Et puis, un soir, en logeant les tribunes muettes et vides du stade municipal où il avait disputé sa première rencontre, comme il rentrait chez lui, il avait croisé cette fille- le personnage que je devais incarner dans le film- une fille en imperméable rouge dont les grands yeux noirs fredonnaient en passant une version inédite du mal d’amour. La façon qu’elle avait de s’agripper désespérément à sa moue pensive et recluse lui plut tout de suite. Il décida de l’aborder. Proposa de lui offrir un verre et puis, un peu plus tard qu’il avait vieilli d’un seul coup avec elle, de la raccompagner. Et bien sur, entre ces deux là, ce fut la passion. Quand bien même on se rendait coup pour coup, chaque étreinte leur laissait au cœur une empreinte d’une douceur à ne pas croire. Mais il arriva un jour, un jour comme il y en a, où la fille à l’imperméable rouge eut l’envie d’aller rajeunir un peu ailleurs. Il pleura, la supplia mais, déjà, elle s’était enfuie de sa main comme un ballon. Tout autour, soudain, se mit à circuler une odeur étrange. Plus du tout cette odeur de cuir, de parfum violent, de grâce et de sang, de pelouse et d’amour chienne. Non. Une odeur plus tourmentée. Une odeur de chose qui ne sert plus. D’avant la mort. C’est alors qu’il fit vœu de silence, décida de s’éloigner à tout jamais de la clameur des stades, sans doute le seul endroit au monde où pour lui les sentiments s’étaient un jour mis à penser, et qu’il décida de se laisser mourir comme un grand plaintif, quelque part- Où exactement? Nul ne savait.- quelque part dans- du moins le supposait-on- quelque coin de bois sombre de ses Landes natales...
C’était octobre et je discutais avec ce garçon, ce jeune metteur en scène à l’aspect de chat sauvage. Il voulait réaliser un film en langue des signes à la gloire d’un vieux rugbyman landais, passé maître dans l’art de toréer des araignées géantes.

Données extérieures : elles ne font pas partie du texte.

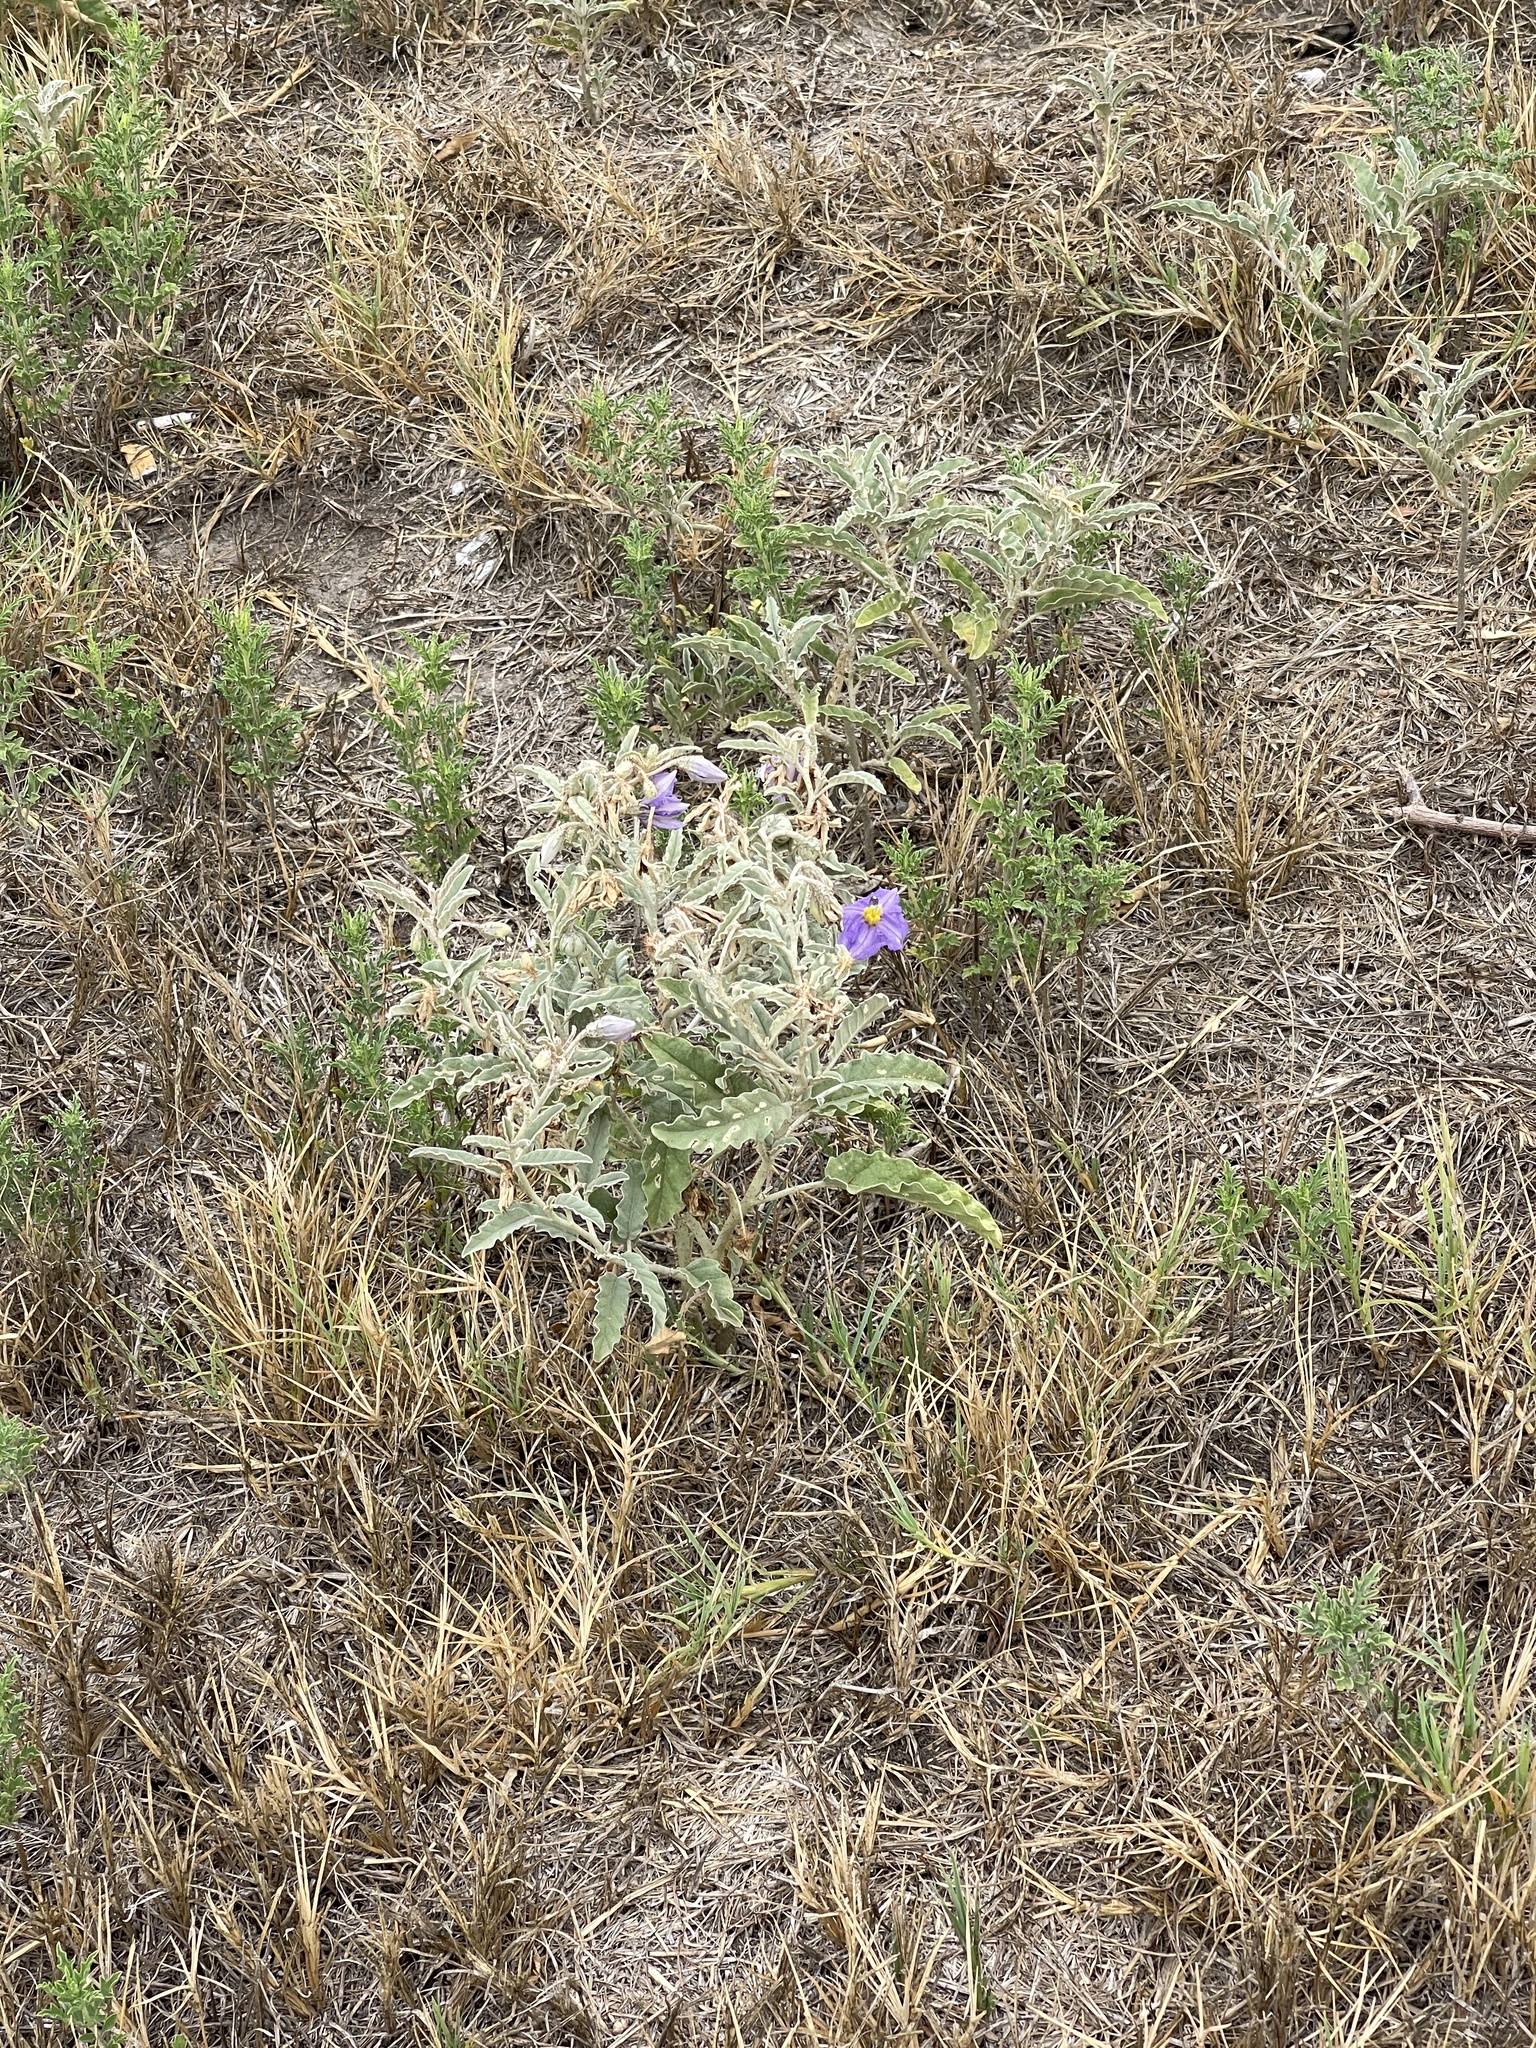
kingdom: Plantae
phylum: Tracheophyta
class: Magnoliopsida
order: Solanales
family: Solanaceae
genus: Solanum
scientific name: Solanum elaeagnifolium
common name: Silverleaf nightshade
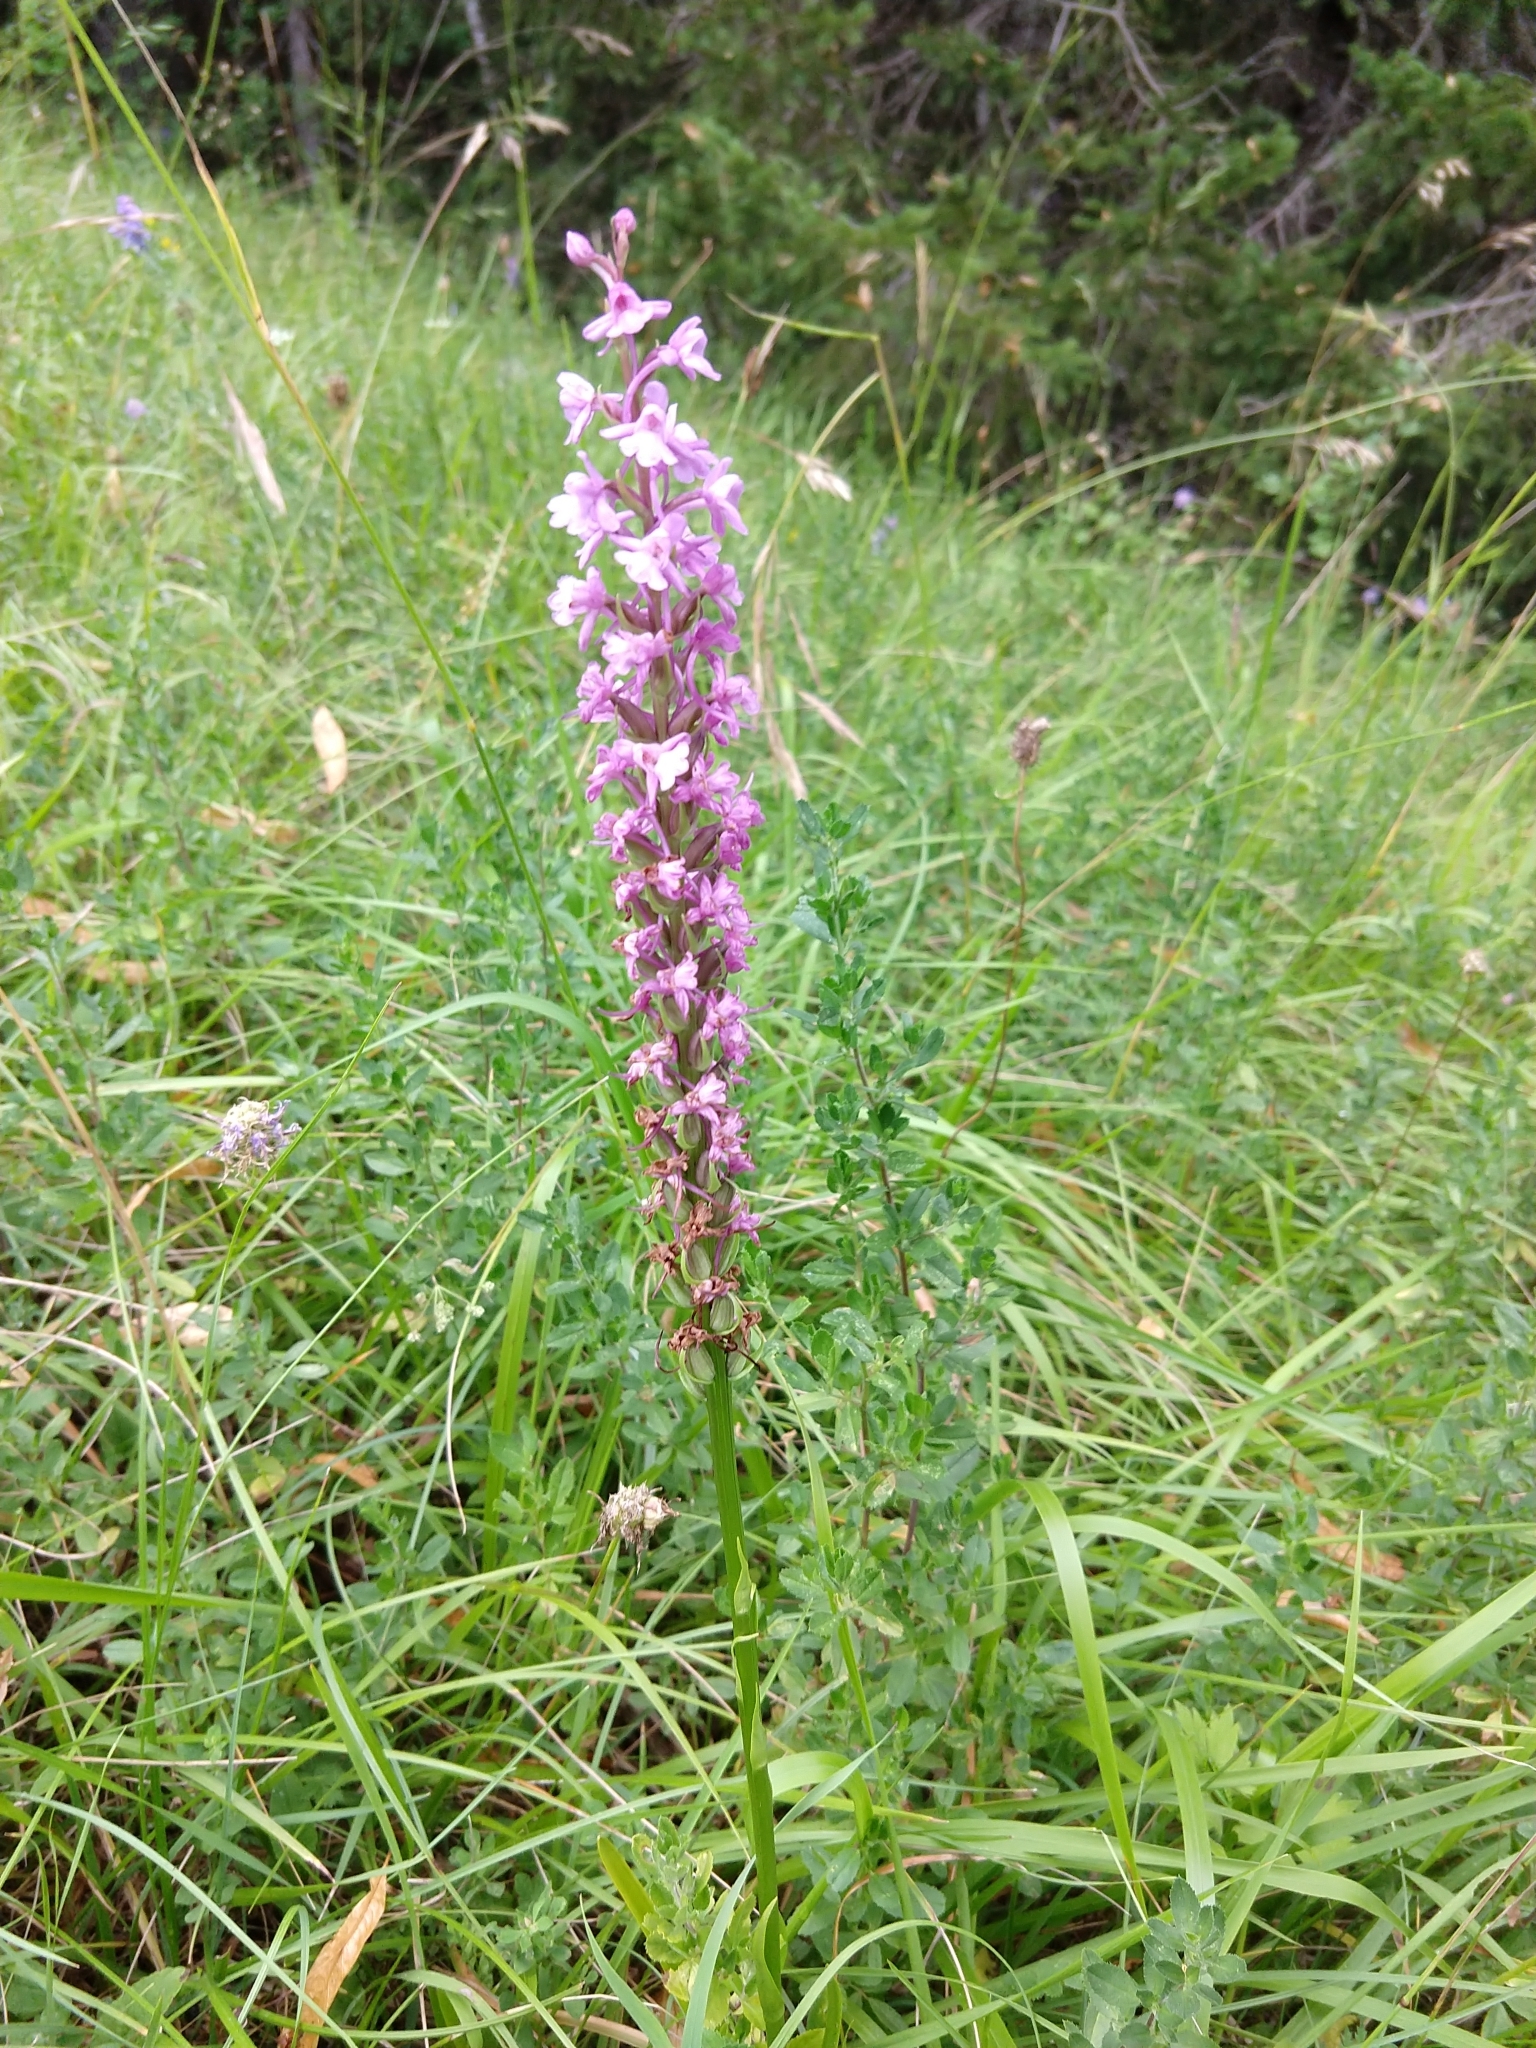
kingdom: Plantae
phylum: Tracheophyta
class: Liliopsida
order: Asparagales
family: Orchidaceae
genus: Gymnadenia
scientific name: Gymnadenia conopsea
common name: Fragrant orchid
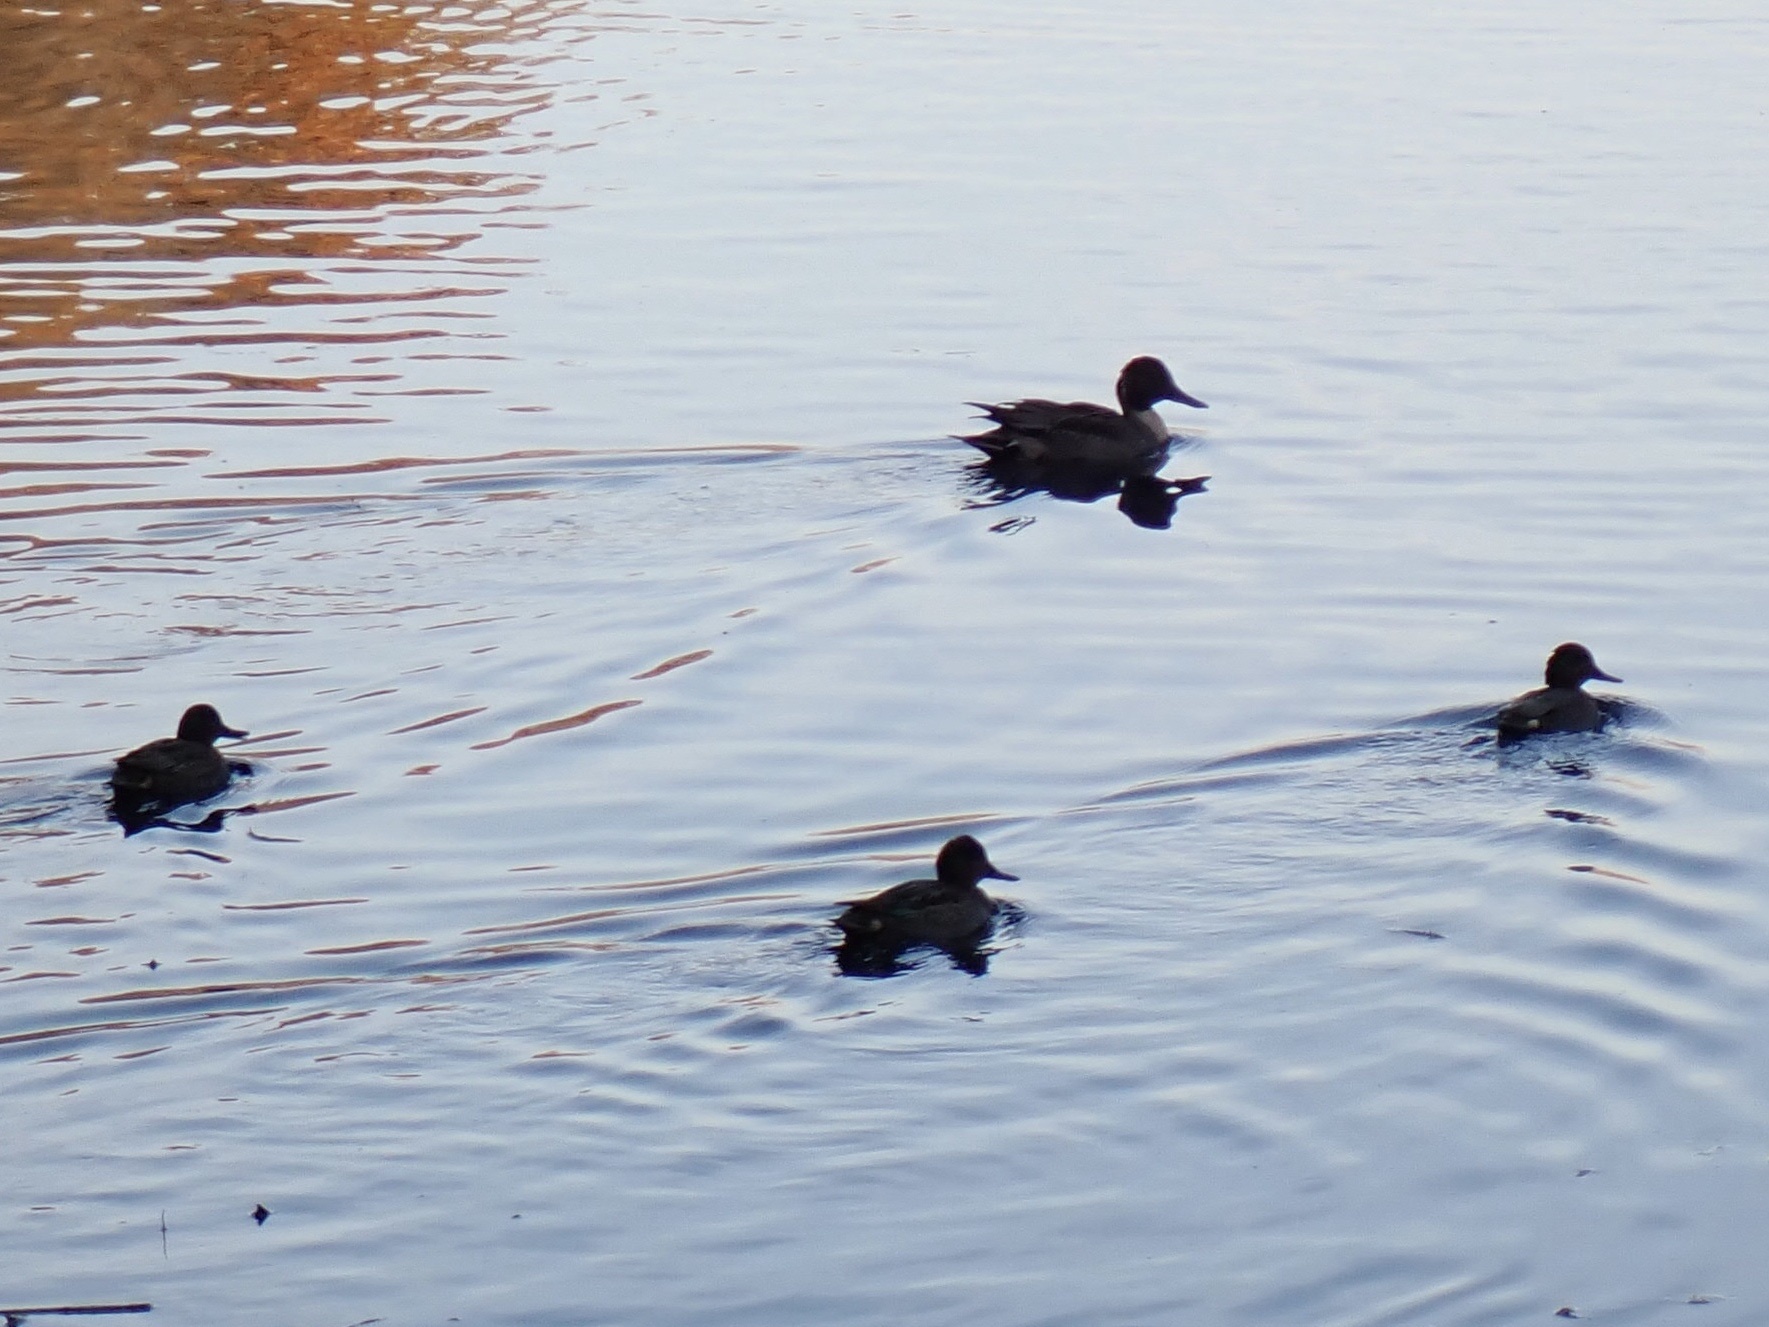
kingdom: Animalia
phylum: Chordata
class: Aves
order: Anseriformes
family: Anatidae
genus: Anas
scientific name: Anas acuta
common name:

Le film ne s’est jamais tourné. C’est dommage. Entre temps le garçon s’est entiché d’une autre histoire. Celle d’un tennisman aveugle qui fumait des Gauloises au goût Maryland. Une autre histoire, comme il y en a. Oui c’est dommage. Aujourd’hui, je me souviens encore de cette scène où je m’asseyais tout au bord du terrain, le visage enfoui dans un grand foulard bleu marine, pendant que le vieux rugbyman des Landes à l’air mélancolique écrivait, et c’était à la craie sur un vieux tableau de marque en bois, ce nom oublié depuis des années infinies. Il me semble que c’était le mot « rugby » qu’il traçait d’une main tremblante.